A novel masking method for high aspect ratio penetrating microelectrode arrays

Abstract

Neural interfaces connect signal processing electronics to the nervous system via implanted microelectrode arrays such as the Utah electrode array (UEA). The penetrating electrodes of the UEA are encapsulated with parylene-C. In order to form active electrode sites, parylene-C must be removed from the electrode tips. Masking the electrodes to selectively de-insulate the tips has been accomplished by poking the electrode through aluminum foil. This mechanical poking process lacks precise control over the length of exposed tips. The non-uniformity in tip exposure can change the electrode impedance across the array, which causes variability in recording and stimulating characteristics. This paper focuses on the development of a fabrication technology to produce uniformly exposed tip lengths, over a range of 30–350 µm. A novel batch-oriented and wafer-scale method to de-insulate the electrode tips of the UEA is presented which uses a photoresist to mask the samples and an oxygen plasma to etch parylene-C. The tip exposure is controlled by varying the spin speed during photoresist coating of the electrode array.
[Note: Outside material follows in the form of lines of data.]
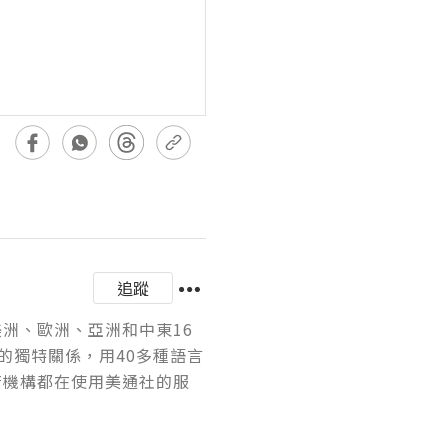
追蹤
美洲、歐洲、亞洲和中東16
的獨特關係，用40多種語言
府機構都在使用美通社的服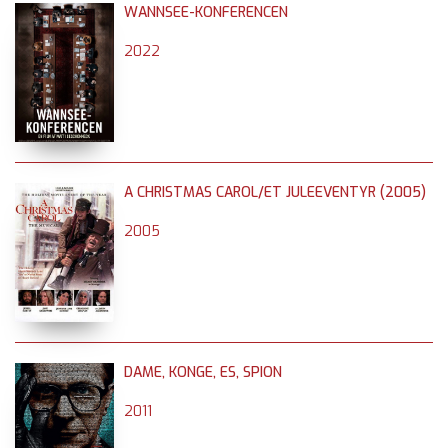
WANNSEE-KONFERENCEN
2022
A CHRISTMAS CAROL/ET JULEEVENTYR (2005)
2005
DAME, KONGE, ES, SPION
2011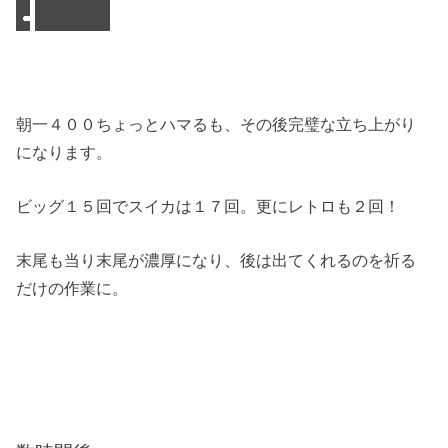
朝一４００ちょっとハマるも、その後完璧な立ち上がり
になります。
ビッグ１５回でスイカは１７回。更にレトロも２回！
末尾も当り末尾が濃厚になり、後は出てくれるのを祈る
だけの作業に。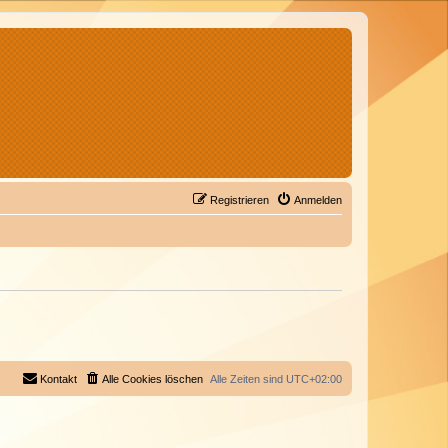
Registrieren
Anmelden
Kontakt
Alle Cookies löschen
Alle Zeiten sind
UTC+02:00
At 100 rpm, the non-uniformity of the batch-processed arrays was 14.74 ± 7.49% while in the case of a wafer-scale process it was 3.0 ± 0.2% for 10 × 10 electrodes; this indicates that the wafer-scale process leads to better uniformity in tip exposure. A set of photoresist-based process parameters were also tested to ensure that the electrical and mechanical properties of parylene-C were not compromised by the process.